[To do]:
Reproduce every line of the listing below word for word, with each field and its value unchanged.

[Material for the task]:

********

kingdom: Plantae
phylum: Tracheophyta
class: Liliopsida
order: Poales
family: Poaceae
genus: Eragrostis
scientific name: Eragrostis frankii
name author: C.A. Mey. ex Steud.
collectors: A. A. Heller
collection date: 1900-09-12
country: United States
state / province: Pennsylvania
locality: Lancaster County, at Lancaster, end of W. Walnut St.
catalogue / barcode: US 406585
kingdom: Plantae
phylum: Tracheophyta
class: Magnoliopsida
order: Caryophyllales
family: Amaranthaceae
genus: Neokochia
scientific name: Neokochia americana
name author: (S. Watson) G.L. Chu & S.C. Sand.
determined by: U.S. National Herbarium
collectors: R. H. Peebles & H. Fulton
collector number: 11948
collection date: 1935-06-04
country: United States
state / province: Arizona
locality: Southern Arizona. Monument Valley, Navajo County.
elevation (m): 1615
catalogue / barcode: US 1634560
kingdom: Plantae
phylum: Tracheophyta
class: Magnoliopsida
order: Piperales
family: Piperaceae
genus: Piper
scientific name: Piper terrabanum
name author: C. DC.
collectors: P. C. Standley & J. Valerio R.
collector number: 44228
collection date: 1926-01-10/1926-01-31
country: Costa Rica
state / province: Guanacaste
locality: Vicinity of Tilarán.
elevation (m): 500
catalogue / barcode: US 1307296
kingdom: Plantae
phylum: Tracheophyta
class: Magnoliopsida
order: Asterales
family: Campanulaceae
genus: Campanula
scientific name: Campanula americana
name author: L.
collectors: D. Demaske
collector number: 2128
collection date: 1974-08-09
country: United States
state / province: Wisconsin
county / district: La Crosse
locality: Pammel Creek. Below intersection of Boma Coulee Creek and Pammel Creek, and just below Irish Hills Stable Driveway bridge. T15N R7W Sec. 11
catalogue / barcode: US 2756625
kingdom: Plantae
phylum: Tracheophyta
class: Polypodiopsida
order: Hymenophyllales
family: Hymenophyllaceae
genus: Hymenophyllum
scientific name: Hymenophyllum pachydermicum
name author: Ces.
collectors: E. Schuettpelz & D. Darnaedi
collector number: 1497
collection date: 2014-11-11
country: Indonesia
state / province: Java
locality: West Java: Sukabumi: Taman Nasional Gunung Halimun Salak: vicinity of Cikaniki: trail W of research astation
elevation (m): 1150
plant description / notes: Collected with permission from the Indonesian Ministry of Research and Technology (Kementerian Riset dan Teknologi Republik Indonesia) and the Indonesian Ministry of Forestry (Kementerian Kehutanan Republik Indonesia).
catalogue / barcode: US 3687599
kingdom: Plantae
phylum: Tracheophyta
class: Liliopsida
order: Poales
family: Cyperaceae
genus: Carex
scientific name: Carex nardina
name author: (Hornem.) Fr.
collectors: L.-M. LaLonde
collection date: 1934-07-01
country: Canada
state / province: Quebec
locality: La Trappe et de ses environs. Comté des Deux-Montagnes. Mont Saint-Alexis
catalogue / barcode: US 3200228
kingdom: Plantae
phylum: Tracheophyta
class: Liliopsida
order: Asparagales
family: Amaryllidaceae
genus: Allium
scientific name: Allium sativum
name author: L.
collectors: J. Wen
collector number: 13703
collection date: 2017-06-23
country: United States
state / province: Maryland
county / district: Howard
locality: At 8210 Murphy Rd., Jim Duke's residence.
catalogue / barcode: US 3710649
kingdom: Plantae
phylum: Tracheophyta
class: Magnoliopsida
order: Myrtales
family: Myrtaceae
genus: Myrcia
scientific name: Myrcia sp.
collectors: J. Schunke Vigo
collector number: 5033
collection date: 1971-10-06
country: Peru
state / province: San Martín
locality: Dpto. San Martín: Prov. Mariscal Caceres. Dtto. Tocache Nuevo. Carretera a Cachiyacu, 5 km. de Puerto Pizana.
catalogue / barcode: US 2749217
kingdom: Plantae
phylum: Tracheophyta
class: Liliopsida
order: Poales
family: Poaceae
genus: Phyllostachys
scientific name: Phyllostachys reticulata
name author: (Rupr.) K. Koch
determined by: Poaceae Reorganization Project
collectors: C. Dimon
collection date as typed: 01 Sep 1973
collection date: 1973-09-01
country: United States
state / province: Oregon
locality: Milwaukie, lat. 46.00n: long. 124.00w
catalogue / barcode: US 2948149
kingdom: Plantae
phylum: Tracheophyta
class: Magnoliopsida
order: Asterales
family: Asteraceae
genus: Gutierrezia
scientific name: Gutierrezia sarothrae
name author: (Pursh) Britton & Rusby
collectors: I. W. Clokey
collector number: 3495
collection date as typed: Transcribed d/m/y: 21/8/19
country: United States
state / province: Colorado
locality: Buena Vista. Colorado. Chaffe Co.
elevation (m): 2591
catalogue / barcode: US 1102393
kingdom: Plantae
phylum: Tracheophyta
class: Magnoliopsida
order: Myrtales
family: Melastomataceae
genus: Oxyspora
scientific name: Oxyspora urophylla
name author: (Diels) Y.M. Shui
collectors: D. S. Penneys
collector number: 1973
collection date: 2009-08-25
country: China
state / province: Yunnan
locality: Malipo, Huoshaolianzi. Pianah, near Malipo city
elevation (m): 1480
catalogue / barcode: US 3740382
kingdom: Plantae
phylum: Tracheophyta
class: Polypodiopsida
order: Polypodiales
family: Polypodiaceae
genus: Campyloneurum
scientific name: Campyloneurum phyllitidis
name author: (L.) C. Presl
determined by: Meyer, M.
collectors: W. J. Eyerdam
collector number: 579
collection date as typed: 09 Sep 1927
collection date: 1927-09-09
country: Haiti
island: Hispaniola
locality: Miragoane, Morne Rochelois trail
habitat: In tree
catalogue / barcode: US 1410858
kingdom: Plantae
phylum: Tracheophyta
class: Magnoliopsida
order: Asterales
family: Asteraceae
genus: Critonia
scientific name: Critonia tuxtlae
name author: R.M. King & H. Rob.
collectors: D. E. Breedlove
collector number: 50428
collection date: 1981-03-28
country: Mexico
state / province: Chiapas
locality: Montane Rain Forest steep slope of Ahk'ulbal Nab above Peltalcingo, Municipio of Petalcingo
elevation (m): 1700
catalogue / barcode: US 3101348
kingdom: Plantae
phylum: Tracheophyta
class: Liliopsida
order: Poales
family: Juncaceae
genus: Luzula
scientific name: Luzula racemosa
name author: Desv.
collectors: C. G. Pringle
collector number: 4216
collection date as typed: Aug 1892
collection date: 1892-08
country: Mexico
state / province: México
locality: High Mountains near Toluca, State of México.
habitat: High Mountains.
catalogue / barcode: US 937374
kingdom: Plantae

********

[Task output]:
kingdom: Plantae
phylum: Tracheophyta
class: Liliopsida
order: Poales
family: Poaceae
genus: Eragrostis
scientific name: Eragrostis frankii
name author: C.A. Mey. ex Steud.
collectors: A. A. Heller
collection date: 1900-09-12
country: United States
state / province: Pennsylvania
locality: Lancaster County, at Lancaster, end of W. Walnut St.
catalogue / barcode: US 406585
kingdom: Plantae
phylum: Tracheophyta
class: Magnoliopsida
order: Caryophyllales
family: Amaranthaceae
genus: Neokochia
scientific name: Neokochia americana
name author: (S. Watson) G.L. Chu & S.C. Sand.
determined by: U.S. National Herbarium
collectors: R. H. Peebles & H. Fulton
collector number: 11948
collection date: 1935-06-04
country: United States
state / province: Arizona
locality: Southern Arizona. Monument Valley, Navajo County.
elevation (m): 1615
catalogue / barcode: US 1634560
kingdom: Plantae
phylum: Tracheophyta
class: Magnoliopsida
order: Piperales
family: Piperaceae
genus: Piper
scientific name: Piper terrabanum
name author: C. DC.
collectors: P. C. Standley & J. Valerio R.
collector number: 44228
collection date: 1926-01-10/1926-01-31
country: Costa Rica
state / province: Guanacaste
locality: Vicinity of Tilarán.
elevation (m): 500
catalogue / barcode: US 1307296
kingdom: Plantae
phylum: Tracheophyta
class: Magnoliopsida
order: Asterales
family: Campanulaceae
genus: Campanula
scientific name: Campanula americana
name author: L.
collectors: D. Demaske
collector number: 2128
collection date: 1974-08-09
country: United States
state / province: Wisconsin
county / district: La Crosse
locality: Pammel Creek. Below intersection of Boma Coulee Creek and Pammel Creek, and just below Irish Hills Stable Driveway bridge. T15N R7W Sec. 11
catalogue / barcode: US 2756625
kingdom: Plantae
phylum: Tracheophyta
class: Polypodiopsida
order: Hymenophyllales
family: Hymenophyllaceae
genus: Hymenophyllum
scientific name: Hymenophyllum pachydermicum
name author: Ces.
collectors: E. Schuettpelz & D. Darnaedi
collector number: 1497
collection date: 2014-11-11
country: Indonesia
state / province: Java
locality: West Java: Sukabumi: Taman Nasional Gunung Halimun Salak: vicinity of Cikaniki: trail W of research astation
elevation (m): 1150
plant description / notes: Collected with permission from the Indonesian Ministry of Research and Technology (Kementerian Riset dan Teknologi Republik Indonesia) and the Indonesian Ministry of Forestry (Kementerian Kehutanan Republik Indonesia).
catalogue / barcode: US 3687599
kingdom: Plantae
phylum: Tracheophyta
class: Liliopsida
order: Poales
family: Cyperaceae
genus: Carex
scientific name: Carex nardina
name author: (Hornem.) Fr.
collectors: L.-M. LaLonde
collection date: 1934-07-01
country: Canada
state / province: Quebec
locality: La Trappe et de ses environs. Comté des Deux-Montagnes. Mont Saint-Alexis
catalogue / barcode: US 3200228
kingdom: Plantae
phylum: Tracheophyta
class: Liliopsida
order: Asparagales
family: Amaryllidaceae
genus: Allium
scientific name: Allium sativum
name author: L.
collectors: J. Wen
collector number: 13703
collection date: 2017-06-23
country: United States
state / province: Maryland
county / district: Howard
locality: At 8210 Murphy Rd., Jim Duke's residence.
catalogue / barcode: US 3710649
kingdom: Plantae
phylum: Tracheophyta
class: Magnoliopsida
order: Myrtales
family: Myrtaceae
genus: Myrcia
scientific name: Myrcia sp.
collectors: J. Schunke Vigo
collector number: 5033
collection date: 1971-10-06
country: Peru
state / province: San Martín
locality: Dpto. San Martín: Prov. Mariscal Caceres. Dtto. Tocache Nuevo. Carretera a Cachiyacu, 5 km. de Puerto Pizana.
catalogue / barcode: US 2749217
kingdom: Plantae
phylum: Tracheophyta
class: Liliopsida
order: Poales
family: Poaceae
genus: Phyllostachys
scientific name: Phyllostachys reticulata
name author: (Rupr.) K. Koch
determined by: Poaceae Reorganization Project
collectors: C. Dimon
collection date as typed: 01 Sep 1973
collection date: 1973-09-01
country: United States
state / province: Oregon
locality: Milwaukie, lat. 46.00n: long. 124.00w
catalogue / barcode: US 2948149
kingdom: Plantae
phylum: Tracheophyta
class: Magnoliopsida
order: Asterales
family: Asteraceae
genus: Gutierrezia
scientific name: Gutierrezia sarothrae
name author: (Pursh) Britton & Rusby
collectors: I. W. Clokey
collector number: 3495
collection date as typed: Transcribed d/m/y: 21/8/19
country: United States
state / province: Colorado
locality: Buena Vista. Colorado. Chaffe Co.
elevation (m): 2591
catalogue / barcode: US 1102393
kingdom: Plantae
phylum: Tracheophyta
class: Magnoliopsida
order: Myrtales
family: Melastomataceae
genus: Oxyspora
scientific name: Oxyspora urophylla
name author: (Diels) Y.M. Shui
collectors: D. S. Penneys
collector number: 1973
collection date: 2009-08-25
country: China
state / province: Yunnan
locality: Malipo, Huoshaolianzi. Pianah, near Malipo city
elevation (m): 1480
catalogue / barcode: US 3740382
kingdom: Plantae
phylum: Tracheophyta
class: Polypodiopsida
order: Polypodiales
family: Polypodiaceae
genus: Campyloneurum
scientific name: Campyloneurum phyllitidis
name author: (L.) C. Presl
determined by: Meyer, M.
collectors: W. J. Eyerdam
collector number: 579
collection date as typed: 09 Sep 1927
collection date: 1927-09-09
country: Haiti
island: Hispaniola
locality: Miragoane, Morne Rochelois trail
habitat: In tree
catalogue / barcode: US 1410858
kingdom: Plantae
phylum: Tracheophyta
class: Magnoliopsida
order: Asterales
family: Asteraceae
genus: Critonia
scientific name: Critonia tuxtlae
name author: R.M. King & H. Rob.
collectors: D. E. Breedlove
collector number: 50428
collection date: 1981-03-28
country: Mexico
state / province: Chiapas
locality: Montane Rain Forest steep slope of Ahk'ulbal Nab above Peltalcingo, Municipio of Petalcingo
elevation (m): 1700
catalogue / barcode: US 3101348
kingdom: Plantae
phylum: Tracheophyta
class: Liliopsida
order: Poales
family: Juncaceae
genus: Luzula
scientific name: Luzula racemosa
name author: Desv.
collectors: C. G. Pringle
collector number: 4216
collection date as typed: Aug 1892
collection date: 1892-08
country: Mexico
state / province: México
locality: High Mountains near Toluca, State of México.
habitat: High Mountains.
catalogue / barcode: US 937374
kingdom: Plantae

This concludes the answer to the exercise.